Формирование в американском обществе мифологизированного образа войны США с Испанией 1898 г.

Образ войны как продукта исторической памяти, как правило, создается на основе не только личных писем и воспоминаний, но и средств массовой информации. Однако вопрос об эмоциональной информации в сравнении с рациональным восприятием противоречивой информации все еще остается открытым. Во время испано-американской войны 1898 года, несмотря на обилие документальных материалов, поток сенсационной информации, шокирующей и будоражащей чувства простых людей, оказал решающее влияние на умы современников. Особенно заметными были публикации “желтой” прессы, будоражившие воображение широких слоев читателей скандальными новостями, регулярно появлявшимися на страницах ”Нью-Йорк Джорнал“ и "Нью-Йорк Уорлд”, принадлежащих У. Херсту и Дж. Пулитцеру. Они изображали испанцев жестокими и кровожадными убийцами, которые совершили множество зверств над кубинскими повстанцами и мирными жителями. С помощью таких периодических изданий был создан устойчивый мифологизированный образ испано-американской войны, выражающийся прежде всего в эмоционально негативном образе “врага”, с одной стороны, а с другой - в чрезмерном прославлении героических деяний американских военачальников и простых солдат.

Испано-американская война благодаря образному выражению госсекретаря Дж. Хэя вошла в историю в качестве «блестящей маленькой войны». Ее итогом стали первые территориальные приобретения США (Гуам, Пуэрто-Рико, Филиппины и формально независимая Куба, превращенная в американский протекторат). Быстротечность и результативность испано-американской войны обусловили формирование в американском обществе идеологемы о профессионализме и высокой боеспособности собственных вооруженных сил. В массовом сознании окончательно утвердился образ мировой державы, «обладающей сильной армией, готовой в каждую данную минуту поддержать оружием требования правительства Соединенных Штатов»1. Американцы восторгались «блистательными» подвигами своих воинов и сравнивали уничтожение испанской эскадры с Наваринским сражением, а блокаду Сантьяго-де-Куба — с осадой Севастополя. Они без меры расхваливали полководческий талант военачальников, объявив командующего экспедиционным корпусом на Кубе генерала-майора У. Шафтера лучшим полководцем, а Дж. Дьюи, потопившего испанскую армаду в Манильской бухте, флотоводцем всех времен и народов.

Вместе с тем, если посмотреть на донесения царских дипломатов, хранящихся в Архиве внешней политики Российской империи, то в них содержится иная оценка боеспособности американской армии: достигнутые ею победы большей частью не являлись показателем высокой способности к боевым действиям, а скорее свидетельствовали о слабости противника.

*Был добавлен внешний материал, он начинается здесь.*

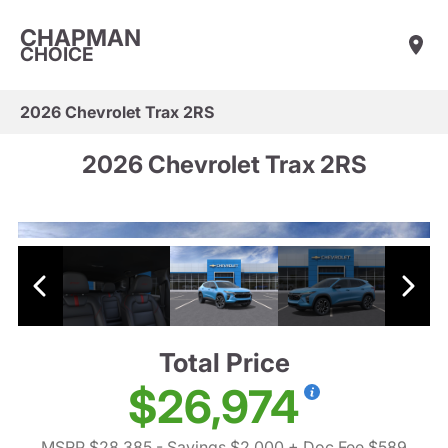
CHAPMAN
CHOICE
2026 Chevrolet Trax 2RS
2026 Chevrolet Trax 2RS
Total Price
$26,974
MSRP $28,385
- Savings $2,000
+ Doc Fee $589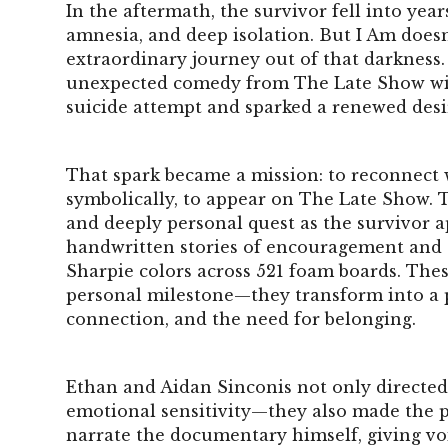
In the aftermath, the survivor fell into year
amnesia, and deep isolation. But I Am doesn
extraordinary journey out of that darkness. 
unexpected comedy from The Late Show wit
suicide attempt and sparked a renewed desir
That spark became a mission: to reconnect
symbolically, to appear on The Late Show.
and deeply personal quest as the survivor a
handwritten stories of encouragement and s
Sharpie colors across 521 foam boards. The
personal milestone—they transform into a
connection, and the need for belonging.
Ethan and Aidan Sinconis not only directed
emotional sensitivity—they also made the p
narrate the documentary himself, giving vo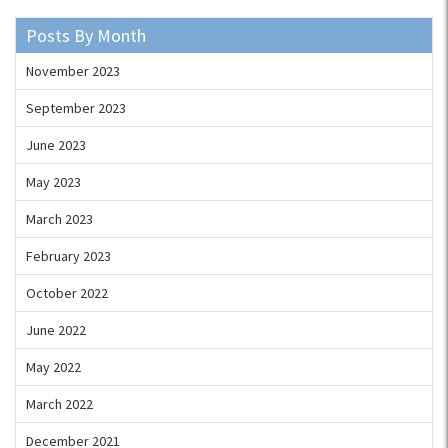
Posts By Month
November 2023
September 2023
June 2023
May 2023
March 2023
February 2023
October 2022
June 2022
May 2022
March 2022
December 2021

Объектом критики современников являлась главным образом неэффективность организационной структуры армии США, основанной на принципе добровольчества2. Если накануне испано-американской войны численность регулярных войск не превышала 28 тыс., то в течение трех месяцев, отведенных ей историей, она многократно выросла, достигнув 275 тыс. чел. Это означало, что в составе вооруженных сил преобладали непрофессиональные воинские формирования, представленные, с одной стороны, местной милицией (volunteer army of the United States), а с другой — волонтерами (United States volunteers). Военное министерство было не в состоянии обеспечить их оружием, обмундированием и продовольствием, не говоря уже об обустройстве жилья и оказании медицинской помощи. Новобранцев отличала слабая боевая подготовка и воинская дисциплина, поэтому для их обучения была создана сеть учебно-тренировочных лагерей. Царившая в них антисанитария привела к тому, что, находясь далеко от фронта, десятки тысяч призывников не только болели, но и умирали из-за начавшейся эпидемии тифа.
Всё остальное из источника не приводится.